No começo , cheguei até a me acostumar com a idéia da posse , pois , afinal , eu também era filho de minha mãe , que dele jamais fizera uso. Entretanto , fui perdendo a crença por ser um cavalo de andar duro , e por quase nunca ficar sob minha custódia e serventia . Cavalo não pode estar à mercê de modos diferentes de lida . Normalmente , se afeiçoa à pessoa que o maneia, e passa a compartilhar um pouco de sua personalidade, diferentemente, de um muar que , no dizer geral, é animal do sereno , de temperamento híbrido, de sangue misturado. Se aquele não entende duas linguagens, este não compartilha língua nenhuma. O Branco passou a só entender os modos do Gê, e a obedecer a ralhados, além de tapas nas ancas e outros menores sustos.
Poucas vezes , tentei conquistá-lo, demonstrar-lhe boas intenções , fazê-lo gostar de mim . Colocava-o em curral separado, fixava o olhar no seu, e ia conversando com ele , a mão cheia do agrado de que mais gostava: sal mineral . De longe ele percebia o que lhe estava sendo oferecido em troca de amistosa aproximação . Esticava as orelhas , adocicava o olhar , distendia as orelhas , demonstrando todo o interesse em lamber o petisco . Naquele querendo sem querer , ele vinha , eu ia. Ele cedia um passo de lá , eu outro de cá , até ele cheirar o mimo irresistível . Antes , porém , tinha que me deixar acariciar-lhe o focinho , o que só consentia depois de muito relutar .
Conseguimos grandes progressos , que , infelizmente , se revelavam pouco producentes , devido às minhas longas ausências e às suas fatais recaídas, e conseqüentes rebeldias.
A dúvida persistiu até que o Gui, um vizinho, que não saía de cima de cavalo , contrastando seus antepassados, inconfundíveis pedestres, apareceu lá na beira do curral, e, com o olhar furão, perguntou: “Uai , sô, o que aconteceu com o pé daquele cavalo , inchado daquele jeito ?” Era só o modo de falar , pois o Gui já conhecia o cavalo branco , de outra feita, quando o desvencilhou de uma maçaroca de arame farpado, que só faltou-lhe rotular uma das patas traseiras , por sinal , aquela onde o inchaço ora se evidenciava.

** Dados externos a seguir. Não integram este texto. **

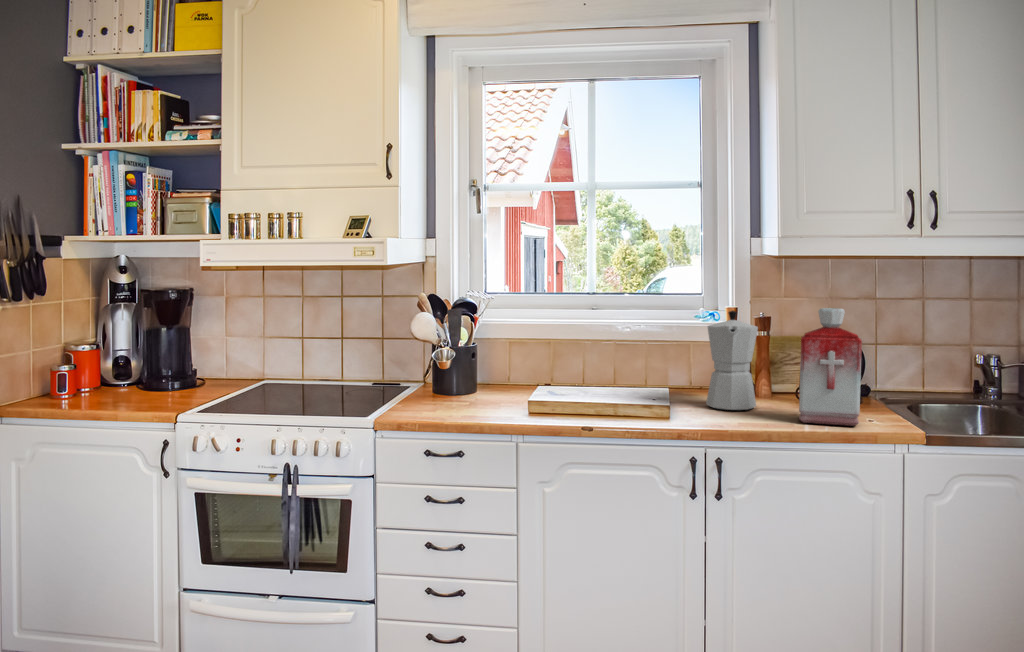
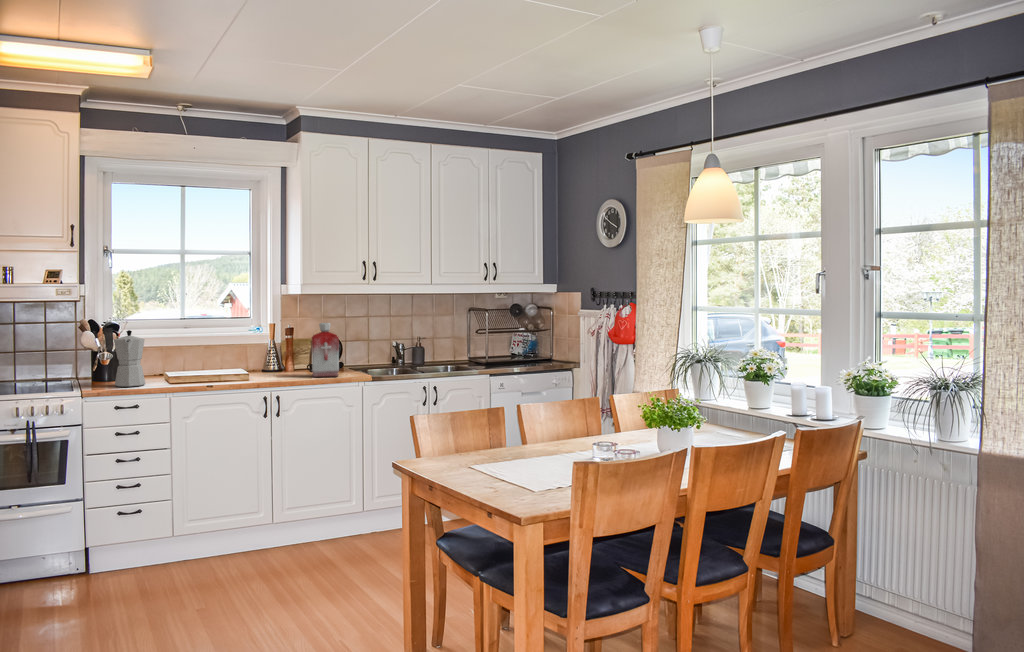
moka pot: present [706,311,758,410] -> present [114,330,145,387]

Foi aí que eu dei fé do propalado “defeito ” do Branco, e fui logo decretando que em cavalo machucado não se andaria mais . Mas ordem de quem apenas se faz de dono não pega no pano . Além do mais , os interessados na possível serventia do animal vieram a dizer que ele sempre apresentara aquela ”ova ” no tornozelo traseiro , e que isso não era empecilho para o trabalho. Com ova ou sem ova , o certo é que eu falei: “daqui pra frente o correto é deixá-lo sem sofrer . Afinal , dor é dor e, em qualquer vivente dói, para avisar que onde dói há algo a se curar. O tempo o fará livrar-se da claudicância”.

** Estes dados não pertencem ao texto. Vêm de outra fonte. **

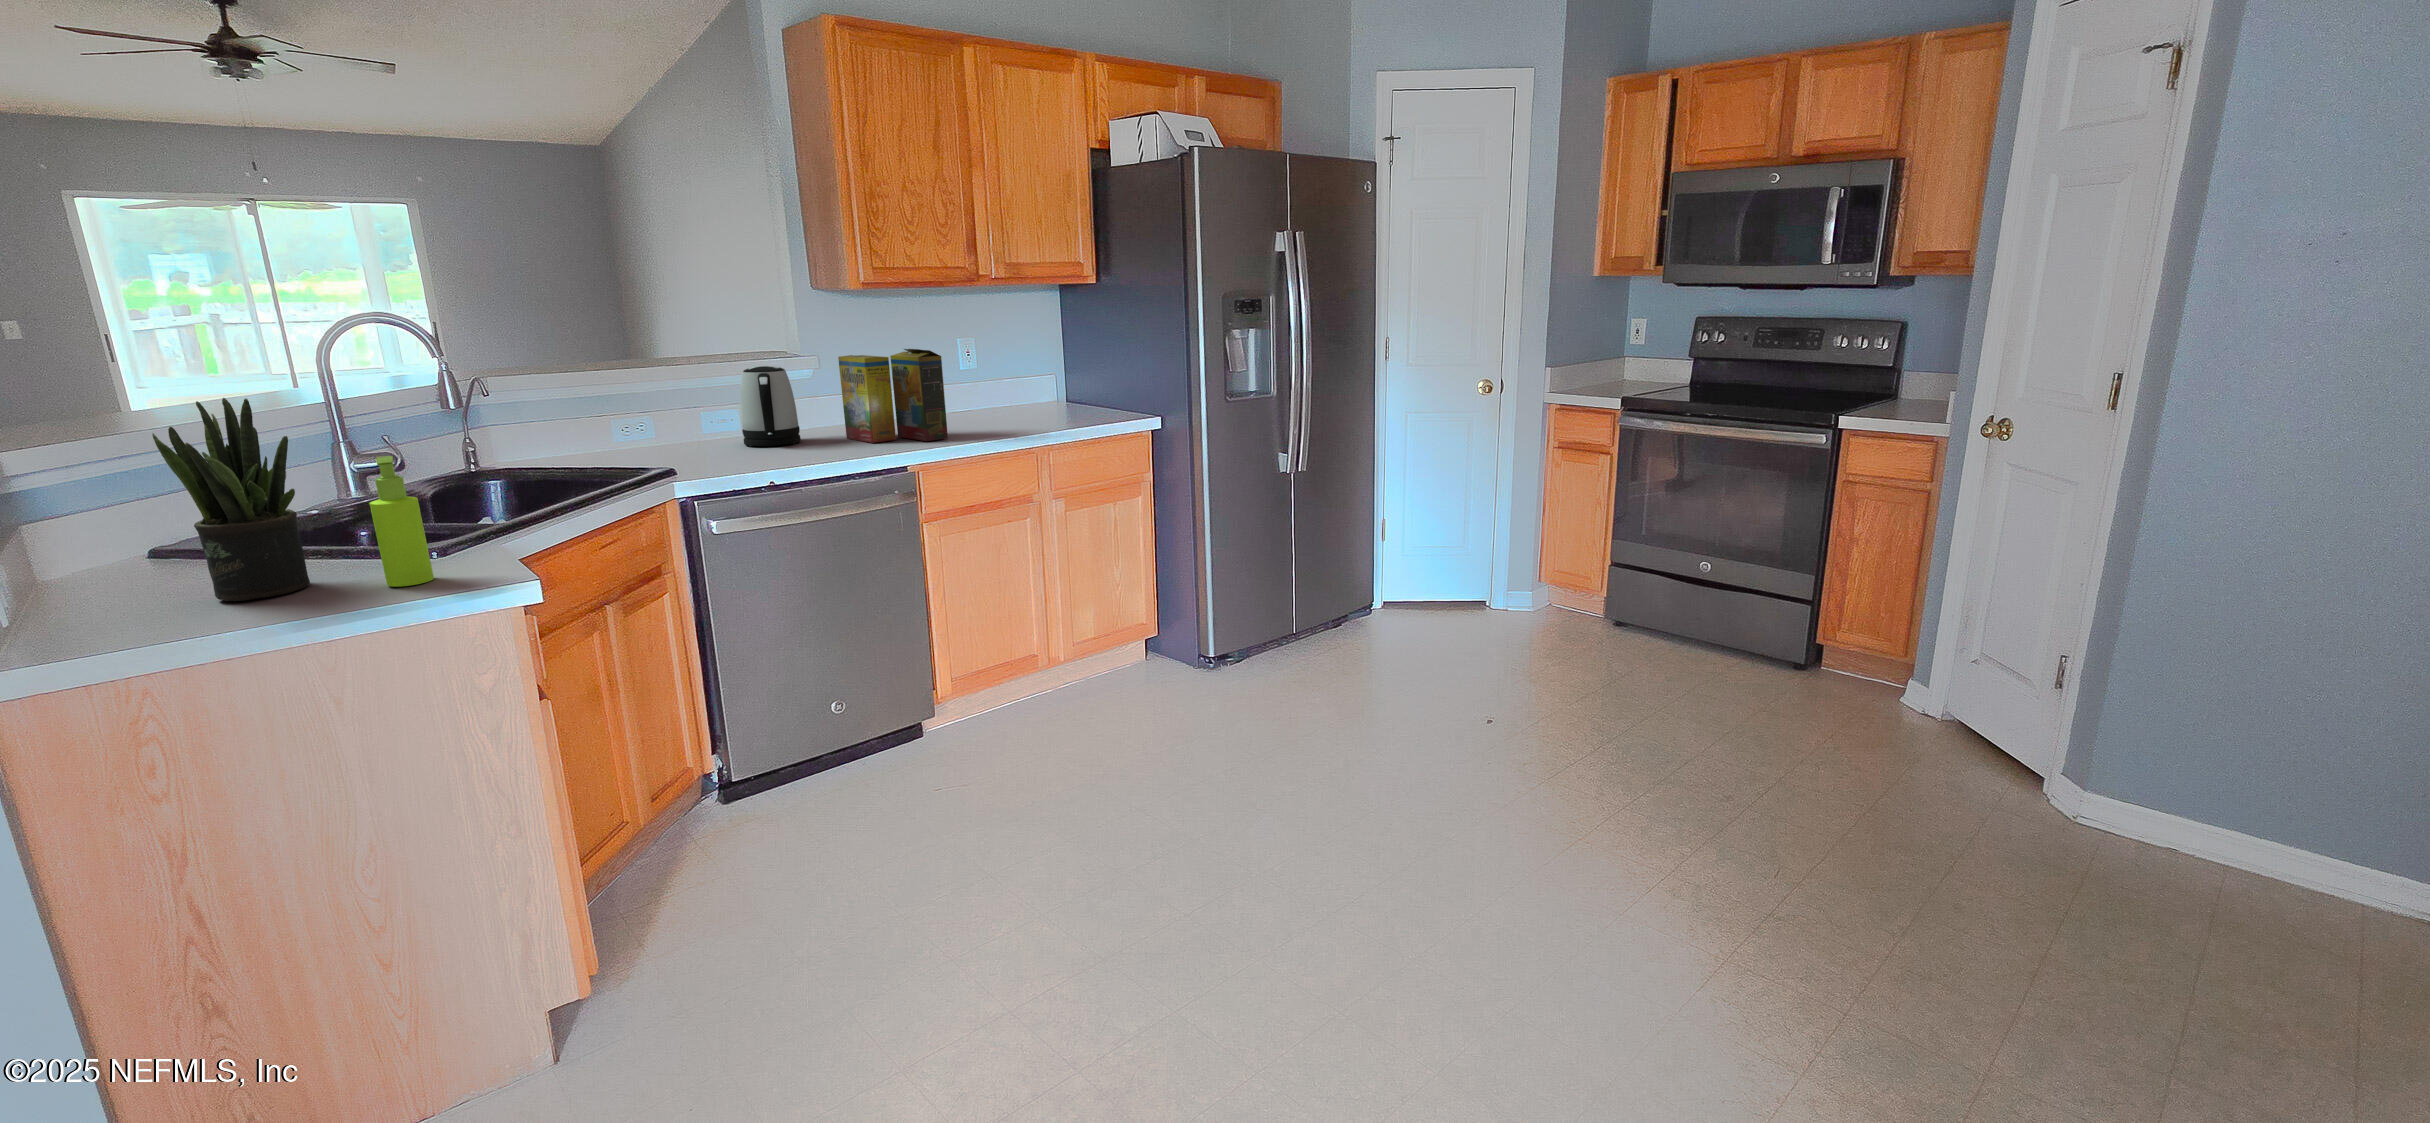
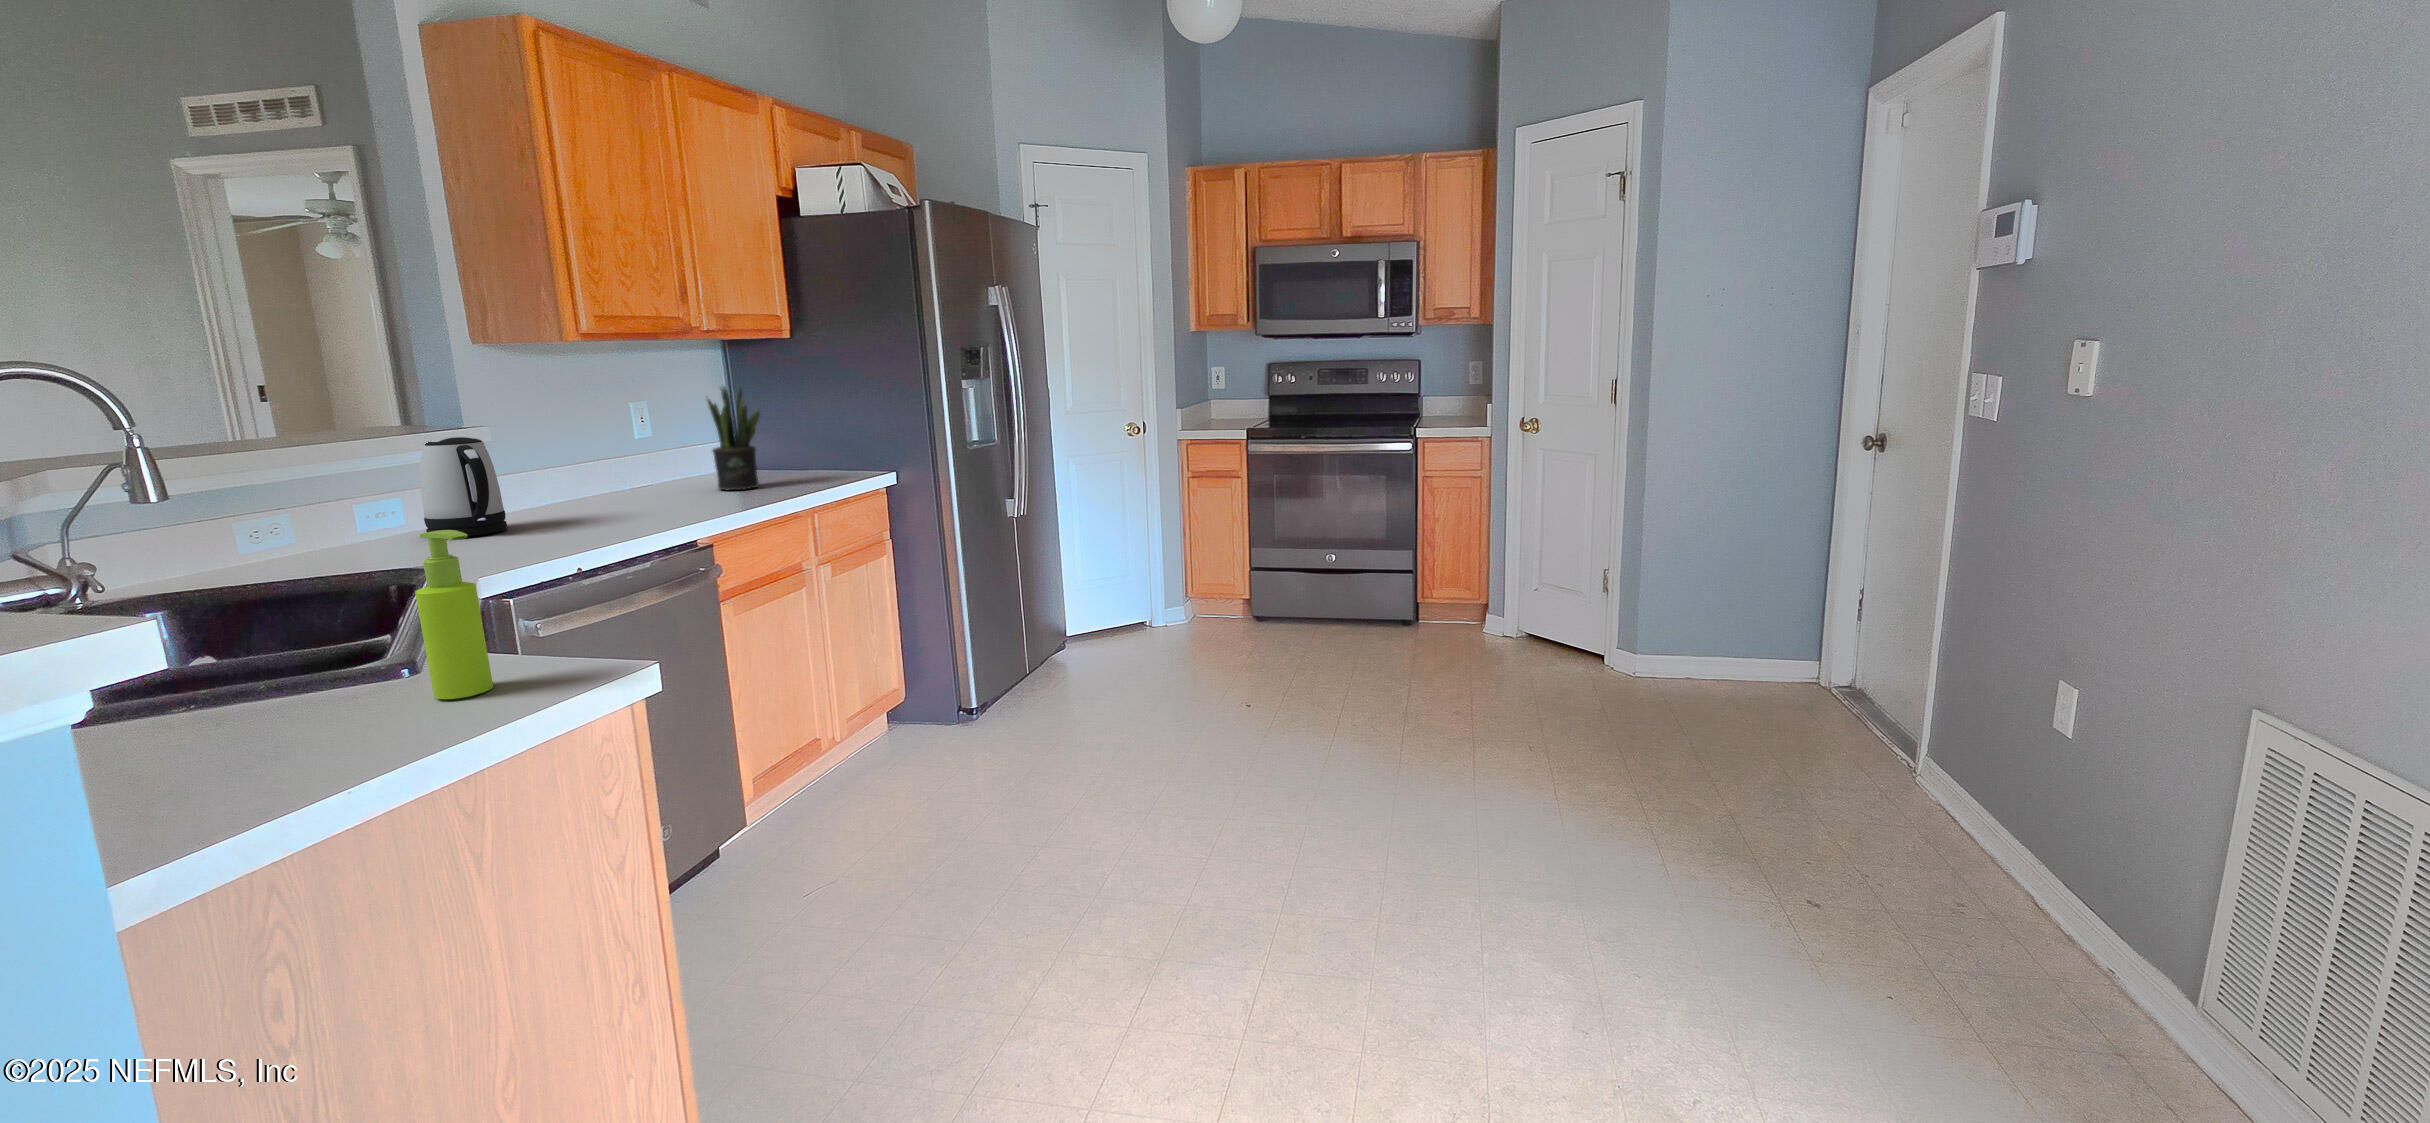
cereal box: present [838,349,948,443] -> none [545,409,701,520]
potted plant: present [152,398,310,601] -> present [707,386,760,490]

Mas, acharam que o melhor seria vendê-lo, coniventes com a provável falta de escrúpulos dos futuros donos em deixar aumentar-lhe o sofrimento . Esse foi o desenlace para o que ainda não encontrara solução. Vale dizer, no caso, o dito: "o que não está remediado, remediado está".
A soma de duzentos reais, só pela sua estampa, nas fotos que deixou, sobejamente , pagaria. Foi-se o cavalo branco , para não ser mais lembrado, mas ficou a frustração do desafio da conquista de mútua confiança.
Um comentário:
Oi Joaquim, a Fulminante tem história! E eu que pensava que o cavalo branco fosse de Napoleão! Beijinhos, sucesso na literatura.